Hypothek oder Kredit: Was ist günstiger?

Wenn es um die Finanzierung einer Immobilie geht, stellt sich oft die Frage: Was lohnt sich mehr – ein klassischer Kredit oder eine Hypothek? Die klare Antwort lautet: Eine Hypothek ist in der Regel günstiger als ein Ratenkredit. Der Grund liegt in der Sicherheit, die sie der Bank bietet.

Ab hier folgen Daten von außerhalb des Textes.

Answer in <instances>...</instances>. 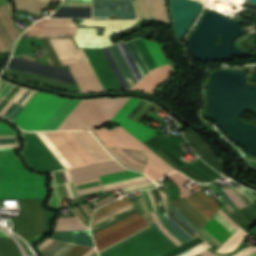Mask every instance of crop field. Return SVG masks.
<instances>
[{
  "mask_svg": "<svg viewBox=\"0 0 256 256\" xmlns=\"http://www.w3.org/2000/svg\"><path fill=\"white\" fill-rule=\"evenodd\" d=\"M128 99H67L42 130H91L110 120Z\"/></svg>",
  "mask_w": 256,
  "mask_h": 256,
  "instance_id": "1",
  "label": "crop field"
},
{
  "mask_svg": "<svg viewBox=\"0 0 256 256\" xmlns=\"http://www.w3.org/2000/svg\"><path fill=\"white\" fill-rule=\"evenodd\" d=\"M129 202L130 201L126 197H124V198H122V199H120V200H118L114 203H111V204L95 211L92 220L101 216V215H103V214H106V213H108V212H110V211H112L116 208H119V207H121V206H123V205H125ZM135 213H137L136 209L133 207V205L131 203H129V204H127V205H125V206H123L119 209H116V210H114V211H112V212H110L106 215H103V216L91 221V233L93 234V233H95V232H97V231H99V230H101L105 227H108V226H110V225H112V224H114V223H116V222H118L122 219H125V218H127V217H129V216H131ZM139 218H141V216H140L139 213H137V214L125 219V220H122V221H120V222H118V223H116V224H114V225H112L108 228H105V229L93 234L92 236L95 240V239H97V238H99V237H101V236H103V235H105L109 232H112V231H114V230H116V229H118V228H120L124 225H127V224H129V223H131V222H133V221H135ZM146 224L147 223L143 220V218H141V219H139V220L127 225V226H124V227H122V228H120V229H118V230H116L112 233H109V234L95 240V243L97 245V249L106 245V244H108V243H110V242H112V241H114V240H116V239H118V238H120V237H122V236H124V235H126V234H128V233H130V232H132V231H134V230H136V229H138V228H140V227H142V226H144V225H146ZM148 228H150V227L147 225V226H145V227H143V228H141V229H139V230H137V231H135V232H133V233H131V234H129V235H127V236H125V237H123V238H121V239H119V240L101 248V249H99L98 252L101 253V252H103V251H105V250H107V249L125 241L126 239H128V238H130V237H132V236H134V235H136V234H138V233H140V232H142V231H144Z\"/></svg>",
  "mask_w": 256,
  "mask_h": 256,
  "instance_id": "2",
  "label": "crop field"
},
{
  "mask_svg": "<svg viewBox=\"0 0 256 256\" xmlns=\"http://www.w3.org/2000/svg\"><path fill=\"white\" fill-rule=\"evenodd\" d=\"M44 180L26 171L14 150L0 151V199H43Z\"/></svg>",
  "mask_w": 256,
  "mask_h": 256,
  "instance_id": "3",
  "label": "crop field"
},
{
  "mask_svg": "<svg viewBox=\"0 0 256 256\" xmlns=\"http://www.w3.org/2000/svg\"><path fill=\"white\" fill-rule=\"evenodd\" d=\"M44 133L73 167L112 158L89 132L70 131Z\"/></svg>",
  "mask_w": 256,
  "mask_h": 256,
  "instance_id": "4",
  "label": "crop field"
},
{
  "mask_svg": "<svg viewBox=\"0 0 256 256\" xmlns=\"http://www.w3.org/2000/svg\"><path fill=\"white\" fill-rule=\"evenodd\" d=\"M77 48L73 38H71ZM54 66L62 67L64 64L74 62L70 68L77 79L81 89H103L94 70L92 69L84 51H76L71 40L50 41L54 53L47 38L41 39Z\"/></svg>",
  "mask_w": 256,
  "mask_h": 256,
  "instance_id": "5",
  "label": "crop field"
},
{
  "mask_svg": "<svg viewBox=\"0 0 256 256\" xmlns=\"http://www.w3.org/2000/svg\"><path fill=\"white\" fill-rule=\"evenodd\" d=\"M21 132L26 143L21 153L31 168L50 173L72 167L43 132Z\"/></svg>",
  "mask_w": 256,
  "mask_h": 256,
  "instance_id": "6",
  "label": "crop field"
},
{
  "mask_svg": "<svg viewBox=\"0 0 256 256\" xmlns=\"http://www.w3.org/2000/svg\"><path fill=\"white\" fill-rule=\"evenodd\" d=\"M183 140H185L183 135L161 140H158L157 136H154L145 142L159 151L158 154L156 153L157 155H159L177 170L193 180L198 182H210L221 178L219 174H217L213 169H211L201 160L192 166H189L184 161H182L179 156L184 153L181 151V147L178 146L175 142Z\"/></svg>",
  "mask_w": 256,
  "mask_h": 256,
  "instance_id": "7",
  "label": "crop field"
},
{
  "mask_svg": "<svg viewBox=\"0 0 256 256\" xmlns=\"http://www.w3.org/2000/svg\"><path fill=\"white\" fill-rule=\"evenodd\" d=\"M175 247L177 246L156 225L99 255L159 256Z\"/></svg>",
  "mask_w": 256,
  "mask_h": 256,
  "instance_id": "8",
  "label": "crop field"
},
{
  "mask_svg": "<svg viewBox=\"0 0 256 256\" xmlns=\"http://www.w3.org/2000/svg\"><path fill=\"white\" fill-rule=\"evenodd\" d=\"M224 192L228 195V197L233 201V203L237 206L238 209L243 208L256 200L249 194L247 189L243 187L239 188H229L223 189ZM222 189H217L218 193L221 195V197L224 199L227 205H225L231 212L238 210L236 206L232 203V201L227 197V195L223 192ZM220 207L219 209L222 210L224 213L228 214L230 211L225 207ZM218 211L213 217L222 224L230 233H234L240 226L237 225L231 218H229L226 214H224L221 211ZM212 217L211 221L208 222L205 226V228L213 235L215 236L222 244L226 239H228L231 234L223 227L221 226L214 218Z\"/></svg>",
  "mask_w": 256,
  "mask_h": 256,
  "instance_id": "9",
  "label": "crop field"
},
{
  "mask_svg": "<svg viewBox=\"0 0 256 256\" xmlns=\"http://www.w3.org/2000/svg\"><path fill=\"white\" fill-rule=\"evenodd\" d=\"M65 98L38 92L14 120L24 130H41Z\"/></svg>",
  "mask_w": 256,
  "mask_h": 256,
  "instance_id": "10",
  "label": "crop field"
},
{
  "mask_svg": "<svg viewBox=\"0 0 256 256\" xmlns=\"http://www.w3.org/2000/svg\"><path fill=\"white\" fill-rule=\"evenodd\" d=\"M43 200H18L21 218H12L15 233L24 235L48 232Z\"/></svg>",
  "mask_w": 256,
  "mask_h": 256,
  "instance_id": "11",
  "label": "crop field"
},
{
  "mask_svg": "<svg viewBox=\"0 0 256 256\" xmlns=\"http://www.w3.org/2000/svg\"><path fill=\"white\" fill-rule=\"evenodd\" d=\"M19 87L9 84L6 81L0 79V110L8 102V100L13 96V94L18 90ZM23 88L14 94V96L9 100V102L0 111V116L9 107V105L15 100V98L21 93ZM36 91L24 89L22 93L16 98V100L10 105V107L4 112L2 116L14 120L15 117L20 113V111L27 105V103L34 97Z\"/></svg>",
  "mask_w": 256,
  "mask_h": 256,
  "instance_id": "12",
  "label": "crop field"
},
{
  "mask_svg": "<svg viewBox=\"0 0 256 256\" xmlns=\"http://www.w3.org/2000/svg\"><path fill=\"white\" fill-rule=\"evenodd\" d=\"M38 22H72L70 19H43ZM74 23H35L20 38L72 37Z\"/></svg>",
  "mask_w": 256,
  "mask_h": 256,
  "instance_id": "13",
  "label": "crop field"
},
{
  "mask_svg": "<svg viewBox=\"0 0 256 256\" xmlns=\"http://www.w3.org/2000/svg\"><path fill=\"white\" fill-rule=\"evenodd\" d=\"M201 228L208 222L192 205L184 198L172 200ZM171 200L168 201L172 215L193 235L201 228L198 227L185 213H183Z\"/></svg>",
  "mask_w": 256,
  "mask_h": 256,
  "instance_id": "14",
  "label": "crop field"
},
{
  "mask_svg": "<svg viewBox=\"0 0 256 256\" xmlns=\"http://www.w3.org/2000/svg\"><path fill=\"white\" fill-rule=\"evenodd\" d=\"M139 101V99L130 98L128 102L121 108V110L114 116L112 121L118 123L121 127L143 142L156 135L155 131L138 122L125 118Z\"/></svg>",
  "mask_w": 256,
  "mask_h": 256,
  "instance_id": "15",
  "label": "crop field"
},
{
  "mask_svg": "<svg viewBox=\"0 0 256 256\" xmlns=\"http://www.w3.org/2000/svg\"><path fill=\"white\" fill-rule=\"evenodd\" d=\"M95 133L105 146L151 151L120 126L111 131L101 128Z\"/></svg>",
  "mask_w": 256,
  "mask_h": 256,
  "instance_id": "16",
  "label": "crop field"
},
{
  "mask_svg": "<svg viewBox=\"0 0 256 256\" xmlns=\"http://www.w3.org/2000/svg\"><path fill=\"white\" fill-rule=\"evenodd\" d=\"M150 213L159 229L177 246L193 238L170 217L169 213Z\"/></svg>",
  "mask_w": 256,
  "mask_h": 256,
  "instance_id": "17",
  "label": "crop field"
},
{
  "mask_svg": "<svg viewBox=\"0 0 256 256\" xmlns=\"http://www.w3.org/2000/svg\"><path fill=\"white\" fill-rule=\"evenodd\" d=\"M123 170H127V169L122 167L115 160H110V161H106V162H102L94 165L73 169V170H70V172H71L73 181L75 182V181L102 176V175L119 172Z\"/></svg>",
  "mask_w": 256,
  "mask_h": 256,
  "instance_id": "18",
  "label": "crop field"
},
{
  "mask_svg": "<svg viewBox=\"0 0 256 256\" xmlns=\"http://www.w3.org/2000/svg\"><path fill=\"white\" fill-rule=\"evenodd\" d=\"M138 19L169 20L165 0H135Z\"/></svg>",
  "mask_w": 256,
  "mask_h": 256,
  "instance_id": "19",
  "label": "crop field"
},
{
  "mask_svg": "<svg viewBox=\"0 0 256 256\" xmlns=\"http://www.w3.org/2000/svg\"><path fill=\"white\" fill-rule=\"evenodd\" d=\"M51 188L53 189L52 196L75 198L76 194L72 184V179L68 170L53 173Z\"/></svg>",
  "mask_w": 256,
  "mask_h": 256,
  "instance_id": "20",
  "label": "crop field"
},
{
  "mask_svg": "<svg viewBox=\"0 0 256 256\" xmlns=\"http://www.w3.org/2000/svg\"><path fill=\"white\" fill-rule=\"evenodd\" d=\"M172 72L171 65L159 67L151 71L132 89L152 92V90L163 80L167 79Z\"/></svg>",
  "mask_w": 256,
  "mask_h": 256,
  "instance_id": "21",
  "label": "crop field"
},
{
  "mask_svg": "<svg viewBox=\"0 0 256 256\" xmlns=\"http://www.w3.org/2000/svg\"><path fill=\"white\" fill-rule=\"evenodd\" d=\"M108 149L116 156L120 162L129 166L130 168L143 171L146 166V156L143 155L140 151L114 148Z\"/></svg>",
  "mask_w": 256,
  "mask_h": 256,
  "instance_id": "22",
  "label": "crop field"
},
{
  "mask_svg": "<svg viewBox=\"0 0 256 256\" xmlns=\"http://www.w3.org/2000/svg\"><path fill=\"white\" fill-rule=\"evenodd\" d=\"M192 145L197 149L201 156L207 161L210 165L215 167L220 172L223 171L222 164L217 158L213 151L196 135L193 131L184 132Z\"/></svg>",
  "mask_w": 256,
  "mask_h": 256,
  "instance_id": "23",
  "label": "crop field"
},
{
  "mask_svg": "<svg viewBox=\"0 0 256 256\" xmlns=\"http://www.w3.org/2000/svg\"><path fill=\"white\" fill-rule=\"evenodd\" d=\"M143 152L148 154V166L143 173L149 178L153 180H158L161 177L167 175L168 173L176 170L152 152Z\"/></svg>",
  "mask_w": 256,
  "mask_h": 256,
  "instance_id": "24",
  "label": "crop field"
},
{
  "mask_svg": "<svg viewBox=\"0 0 256 256\" xmlns=\"http://www.w3.org/2000/svg\"><path fill=\"white\" fill-rule=\"evenodd\" d=\"M187 199L207 218L210 219L219 209L215 200L206 197L200 190L187 197Z\"/></svg>",
  "mask_w": 256,
  "mask_h": 256,
  "instance_id": "25",
  "label": "crop field"
},
{
  "mask_svg": "<svg viewBox=\"0 0 256 256\" xmlns=\"http://www.w3.org/2000/svg\"><path fill=\"white\" fill-rule=\"evenodd\" d=\"M210 247L212 246L199 236L162 256H194Z\"/></svg>",
  "mask_w": 256,
  "mask_h": 256,
  "instance_id": "26",
  "label": "crop field"
},
{
  "mask_svg": "<svg viewBox=\"0 0 256 256\" xmlns=\"http://www.w3.org/2000/svg\"><path fill=\"white\" fill-rule=\"evenodd\" d=\"M146 182H150V180L147 179L145 176H142V177H137V178H133V179L104 184L103 187H104L105 192H108V191H112V190H115L118 188H123V187L146 183ZM155 186L156 185L153 182H150V183H146V184L123 188L122 190L125 194H127L134 190L155 187Z\"/></svg>",
  "mask_w": 256,
  "mask_h": 256,
  "instance_id": "27",
  "label": "crop field"
},
{
  "mask_svg": "<svg viewBox=\"0 0 256 256\" xmlns=\"http://www.w3.org/2000/svg\"><path fill=\"white\" fill-rule=\"evenodd\" d=\"M0 20L3 23L5 29L7 30L9 36L11 37L12 41H14L18 35V32H17L16 28L14 27L4 6L0 7ZM0 38H1L2 42L4 43L6 49H9L12 47V44H11L8 36L6 35L3 27L1 26V24H0ZM1 40H0V51H4L5 48H4Z\"/></svg>",
  "mask_w": 256,
  "mask_h": 256,
  "instance_id": "28",
  "label": "crop field"
},
{
  "mask_svg": "<svg viewBox=\"0 0 256 256\" xmlns=\"http://www.w3.org/2000/svg\"><path fill=\"white\" fill-rule=\"evenodd\" d=\"M228 216L235 220L243 229L247 230L256 224V203Z\"/></svg>",
  "mask_w": 256,
  "mask_h": 256,
  "instance_id": "29",
  "label": "crop field"
},
{
  "mask_svg": "<svg viewBox=\"0 0 256 256\" xmlns=\"http://www.w3.org/2000/svg\"><path fill=\"white\" fill-rule=\"evenodd\" d=\"M156 190H157L158 195H159V197H160V200H161V203H162V205H163L164 211H165V212H168V211H167V207H166L167 195L164 194L165 192L163 193L162 191H160V190H158V189H156ZM156 190H155V188H154V189H147V190H145V192H146V195H147V197H148V200H149V202H150V204H151L152 210H153V211H156V212H164V211H163V208H162V205H161V203H160V200H159V198H158V195H157ZM145 192H144V190L142 191V193H143V195H144V198H145V200H146V203H147L148 210L151 211L150 204H149V202H148V200H147V198H146Z\"/></svg>",
  "mask_w": 256,
  "mask_h": 256,
  "instance_id": "30",
  "label": "crop field"
},
{
  "mask_svg": "<svg viewBox=\"0 0 256 256\" xmlns=\"http://www.w3.org/2000/svg\"><path fill=\"white\" fill-rule=\"evenodd\" d=\"M78 197L103 192L99 177L74 183Z\"/></svg>",
  "mask_w": 256,
  "mask_h": 256,
  "instance_id": "31",
  "label": "crop field"
},
{
  "mask_svg": "<svg viewBox=\"0 0 256 256\" xmlns=\"http://www.w3.org/2000/svg\"><path fill=\"white\" fill-rule=\"evenodd\" d=\"M15 3V9L16 10H24L32 13L39 14V12L47 5L46 3H49L50 0H12Z\"/></svg>",
  "mask_w": 256,
  "mask_h": 256,
  "instance_id": "32",
  "label": "crop field"
},
{
  "mask_svg": "<svg viewBox=\"0 0 256 256\" xmlns=\"http://www.w3.org/2000/svg\"><path fill=\"white\" fill-rule=\"evenodd\" d=\"M154 107V105L141 100L138 105L131 111V113L127 116V118L136 120L140 122L146 114L149 112V110Z\"/></svg>",
  "mask_w": 256,
  "mask_h": 256,
  "instance_id": "33",
  "label": "crop field"
},
{
  "mask_svg": "<svg viewBox=\"0 0 256 256\" xmlns=\"http://www.w3.org/2000/svg\"><path fill=\"white\" fill-rule=\"evenodd\" d=\"M149 52L151 53L157 67L166 64V60L157 44L155 41L143 39Z\"/></svg>",
  "mask_w": 256,
  "mask_h": 256,
  "instance_id": "34",
  "label": "crop field"
},
{
  "mask_svg": "<svg viewBox=\"0 0 256 256\" xmlns=\"http://www.w3.org/2000/svg\"><path fill=\"white\" fill-rule=\"evenodd\" d=\"M142 175L143 174L135 173L130 170H127V171H123V172H119V173H115V174L102 176L100 178H101L102 184H104V183H108V182H112V181H117V180H121V179L137 177V176H142Z\"/></svg>",
  "mask_w": 256,
  "mask_h": 256,
  "instance_id": "35",
  "label": "crop field"
},
{
  "mask_svg": "<svg viewBox=\"0 0 256 256\" xmlns=\"http://www.w3.org/2000/svg\"><path fill=\"white\" fill-rule=\"evenodd\" d=\"M0 254H21L10 238H0Z\"/></svg>",
  "mask_w": 256,
  "mask_h": 256,
  "instance_id": "36",
  "label": "crop field"
},
{
  "mask_svg": "<svg viewBox=\"0 0 256 256\" xmlns=\"http://www.w3.org/2000/svg\"><path fill=\"white\" fill-rule=\"evenodd\" d=\"M167 177L178 185L180 193H181V197L180 198L186 197L189 194H191L187 189H185L183 186L180 185V184H182V183H184V182H186V181H188L190 179L186 178L185 176H183L179 172H173L172 174H170Z\"/></svg>",
  "mask_w": 256,
  "mask_h": 256,
  "instance_id": "37",
  "label": "crop field"
},
{
  "mask_svg": "<svg viewBox=\"0 0 256 256\" xmlns=\"http://www.w3.org/2000/svg\"><path fill=\"white\" fill-rule=\"evenodd\" d=\"M17 146L16 136L0 137V150L15 149Z\"/></svg>",
  "mask_w": 256,
  "mask_h": 256,
  "instance_id": "38",
  "label": "crop field"
},
{
  "mask_svg": "<svg viewBox=\"0 0 256 256\" xmlns=\"http://www.w3.org/2000/svg\"><path fill=\"white\" fill-rule=\"evenodd\" d=\"M71 227H85L81 222H68V223H57L56 228H71ZM87 228H71V229H56V231L64 230H80Z\"/></svg>",
  "mask_w": 256,
  "mask_h": 256,
  "instance_id": "39",
  "label": "crop field"
},
{
  "mask_svg": "<svg viewBox=\"0 0 256 256\" xmlns=\"http://www.w3.org/2000/svg\"><path fill=\"white\" fill-rule=\"evenodd\" d=\"M89 249L88 247H82L76 245L74 248H72L68 253H66L64 256H82L85 254Z\"/></svg>",
  "mask_w": 256,
  "mask_h": 256,
  "instance_id": "40",
  "label": "crop field"
},
{
  "mask_svg": "<svg viewBox=\"0 0 256 256\" xmlns=\"http://www.w3.org/2000/svg\"><path fill=\"white\" fill-rule=\"evenodd\" d=\"M137 200H138V202L140 203L141 207L143 208V210L146 213V214H144L142 216L148 221V223L151 225V227L154 226V223H153V221L151 219V216H150V214H149V212L147 210V207L145 205V201H144L143 197H141V198H139Z\"/></svg>",
  "mask_w": 256,
  "mask_h": 256,
  "instance_id": "41",
  "label": "crop field"
},
{
  "mask_svg": "<svg viewBox=\"0 0 256 256\" xmlns=\"http://www.w3.org/2000/svg\"><path fill=\"white\" fill-rule=\"evenodd\" d=\"M6 134H17L12 129H10L5 123L0 121V135Z\"/></svg>",
  "mask_w": 256,
  "mask_h": 256,
  "instance_id": "42",
  "label": "crop field"
},
{
  "mask_svg": "<svg viewBox=\"0 0 256 256\" xmlns=\"http://www.w3.org/2000/svg\"><path fill=\"white\" fill-rule=\"evenodd\" d=\"M112 200H114V198H113L112 195H111V196H109V197H107V198H105V199H103V200H101V201L95 203L96 208H98V207H100V206H102V205H104V204H106V203H108V202H110V201H112Z\"/></svg>",
  "mask_w": 256,
  "mask_h": 256,
  "instance_id": "43",
  "label": "crop field"
},
{
  "mask_svg": "<svg viewBox=\"0 0 256 256\" xmlns=\"http://www.w3.org/2000/svg\"><path fill=\"white\" fill-rule=\"evenodd\" d=\"M81 207L83 208V210L85 211L87 216L90 218L91 212L93 210L92 207L90 206V204L81 205Z\"/></svg>",
  "mask_w": 256,
  "mask_h": 256,
  "instance_id": "44",
  "label": "crop field"
},
{
  "mask_svg": "<svg viewBox=\"0 0 256 256\" xmlns=\"http://www.w3.org/2000/svg\"><path fill=\"white\" fill-rule=\"evenodd\" d=\"M96 251L95 248H92L91 250H89L85 255L83 256H90L92 255L94 252ZM92 256H97V253L95 252Z\"/></svg>",
  "mask_w": 256,
  "mask_h": 256,
  "instance_id": "45",
  "label": "crop field"
},
{
  "mask_svg": "<svg viewBox=\"0 0 256 256\" xmlns=\"http://www.w3.org/2000/svg\"><path fill=\"white\" fill-rule=\"evenodd\" d=\"M4 6H5L7 12L9 13V15H10V17H11V12H12V5H11V3L6 4V5H4ZM11 19H12V18H11Z\"/></svg>",
  "mask_w": 256,
  "mask_h": 256,
  "instance_id": "46",
  "label": "crop field"
},
{
  "mask_svg": "<svg viewBox=\"0 0 256 256\" xmlns=\"http://www.w3.org/2000/svg\"><path fill=\"white\" fill-rule=\"evenodd\" d=\"M202 255H203V256H216V255H214V254H212V253H209V252H207V251L203 252ZM202 255L200 254V255H198V256H202Z\"/></svg>",
  "mask_w": 256,
  "mask_h": 256,
  "instance_id": "47",
  "label": "crop field"
},
{
  "mask_svg": "<svg viewBox=\"0 0 256 256\" xmlns=\"http://www.w3.org/2000/svg\"><path fill=\"white\" fill-rule=\"evenodd\" d=\"M0 237H8L4 232L0 231Z\"/></svg>",
  "mask_w": 256,
  "mask_h": 256,
  "instance_id": "48",
  "label": "crop field"
},
{
  "mask_svg": "<svg viewBox=\"0 0 256 256\" xmlns=\"http://www.w3.org/2000/svg\"><path fill=\"white\" fill-rule=\"evenodd\" d=\"M8 0H0V4L8 3Z\"/></svg>",
  "mask_w": 256,
  "mask_h": 256,
  "instance_id": "49",
  "label": "crop field"
},
{
  "mask_svg": "<svg viewBox=\"0 0 256 256\" xmlns=\"http://www.w3.org/2000/svg\"><path fill=\"white\" fill-rule=\"evenodd\" d=\"M0 256H21V255H0Z\"/></svg>",
  "mask_w": 256,
  "mask_h": 256,
  "instance_id": "50",
  "label": "crop field"
},
{
  "mask_svg": "<svg viewBox=\"0 0 256 256\" xmlns=\"http://www.w3.org/2000/svg\"><path fill=\"white\" fill-rule=\"evenodd\" d=\"M18 30V29H17ZM18 32H19V34H21L22 33V31H20V30H18Z\"/></svg>",
  "mask_w": 256,
  "mask_h": 256,
  "instance_id": "51",
  "label": "crop field"
}]
</instances>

Bei einer Hypothek dient die Immobilie selbst als Sicherheit. Das bedeutet: Sollte der Kreditnehmer seine Zahlungen nicht mehr leisten können, hat die Bank das Recht, die Immobilie zu verwerten, um ihre Forderungen zu decken. Dieses Pfand senkt das Risiko für die Bank deutlich – und das spiegelt sich in niedrigeren Zinsen wider.

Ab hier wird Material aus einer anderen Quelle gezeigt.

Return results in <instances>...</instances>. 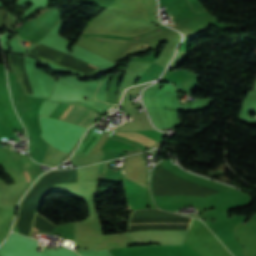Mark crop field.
<instances>
[{
  "instance_id": "obj_1",
  "label": "crop field",
  "mask_w": 256,
  "mask_h": 256,
  "mask_svg": "<svg viewBox=\"0 0 256 256\" xmlns=\"http://www.w3.org/2000/svg\"><path fill=\"white\" fill-rule=\"evenodd\" d=\"M187 231H140L127 233L138 245L182 244Z\"/></svg>"
},
{
  "instance_id": "obj_2",
  "label": "crop field",
  "mask_w": 256,
  "mask_h": 256,
  "mask_svg": "<svg viewBox=\"0 0 256 256\" xmlns=\"http://www.w3.org/2000/svg\"><path fill=\"white\" fill-rule=\"evenodd\" d=\"M97 181L61 184L55 191L66 193L75 199L88 203L90 215L96 214L93 198Z\"/></svg>"
},
{
  "instance_id": "obj_3",
  "label": "crop field",
  "mask_w": 256,
  "mask_h": 256,
  "mask_svg": "<svg viewBox=\"0 0 256 256\" xmlns=\"http://www.w3.org/2000/svg\"><path fill=\"white\" fill-rule=\"evenodd\" d=\"M72 105L69 107V109L62 115L60 120L63 118V116L70 110ZM98 115H96L94 112H92L90 109L82 108L73 106L71 110L64 116L62 120L68 121L80 126L90 127L92 122L95 120V118Z\"/></svg>"
},
{
  "instance_id": "obj_4",
  "label": "crop field",
  "mask_w": 256,
  "mask_h": 256,
  "mask_svg": "<svg viewBox=\"0 0 256 256\" xmlns=\"http://www.w3.org/2000/svg\"><path fill=\"white\" fill-rule=\"evenodd\" d=\"M109 140L122 143L134 148H137L139 145L144 148H150L156 141L149 139L143 135H140L136 132H119L115 131Z\"/></svg>"
},
{
  "instance_id": "obj_5",
  "label": "crop field",
  "mask_w": 256,
  "mask_h": 256,
  "mask_svg": "<svg viewBox=\"0 0 256 256\" xmlns=\"http://www.w3.org/2000/svg\"><path fill=\"white\" fill-rule=\"evenodd\" d=\"M123 72H124V69H122L120 73L114 75L110 83V86L108 88V95H107L106 102L115 104V95H116L117 87L122 79Z\"/></svg>"
},
{
  "instance_id": "obj_6",
  "label": "crop field",
  "mask_w": 256,
  "mask_h": 256,
  "mask_svg": "<svg viewBox=\"0 0 256 256\" xmlns=\"http://www.w3.org/2000/svg\"><path fill=\"white\" fill-rule=\"evenodd\" d=\"M64 256H79L75 251L73 250H65L60 251Z\"/></svg>"
},
{
  "instance_id": "obj_7",
  "label": "crop field",
  "mask_w": 256,
  "mask_h": 256,
  "mask_svg": "<svg viewBox=\"0 0 256 256\" xmlns=\"http://www.w3.org/2000/svg\"><path fill=\"white\" fill-rule=\"evenodd\" d=\"M25 172V171H24ZM25 174H26V172H25ZM26 177H27V179L29 180V177H28V175L26 174Z\"/></svg>"
},
{
  "instance_id": "obj_8",
  "label": "crop field",
  "mask_w": 256,
  "mask_h": 256,
  "mask_svg": "<svg viewBox=\"0 0 256 256\" xmlns=\"http://www.w3.org/2000/svg\"><path fill=\"white\" fill-rule=\"evenodd\" d=\"M89 66H92V65H90V64H89ZM92 67H94V68H95V66H92Z\"/></svg>"
}]
</instances>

Anders als beim ungesicherten Ratenkredit profitierst du bei einer Hypothek von langfristigen Konditionen und geringeren Monatsraten. Es ist also die beliebteste Form der Immobilienfinanzierung in Deutschland. Wichtig zu wissen ist, dass es neben der klassischen Hypothek auch die sogenannte Grundschuld gibt. Beide sind Grundpfandrechte, unterscheiden sich aber in der Handhabung – die Grundschuld bleibt beispielsweise auch bei Eigentümerwechsel bestehen, die Hypothek nicht immer.

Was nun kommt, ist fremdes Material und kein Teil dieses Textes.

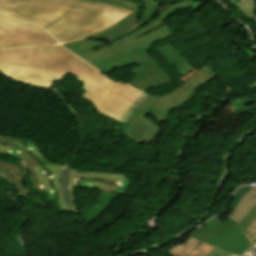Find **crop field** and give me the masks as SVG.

Letztlich hängt die Entscheidung aber auch von deiner persönlichen Situation ab: Wie viel Eigenkapital hast du? Wie stabil ist dein Einkommen? Doch wenn du eine Immobilie finanzieren möchtest, ist die Hypothek fast immer die wirtschaftlichere Wahl – dank günstiger Zinsen und langfristiger Planungssicherheit.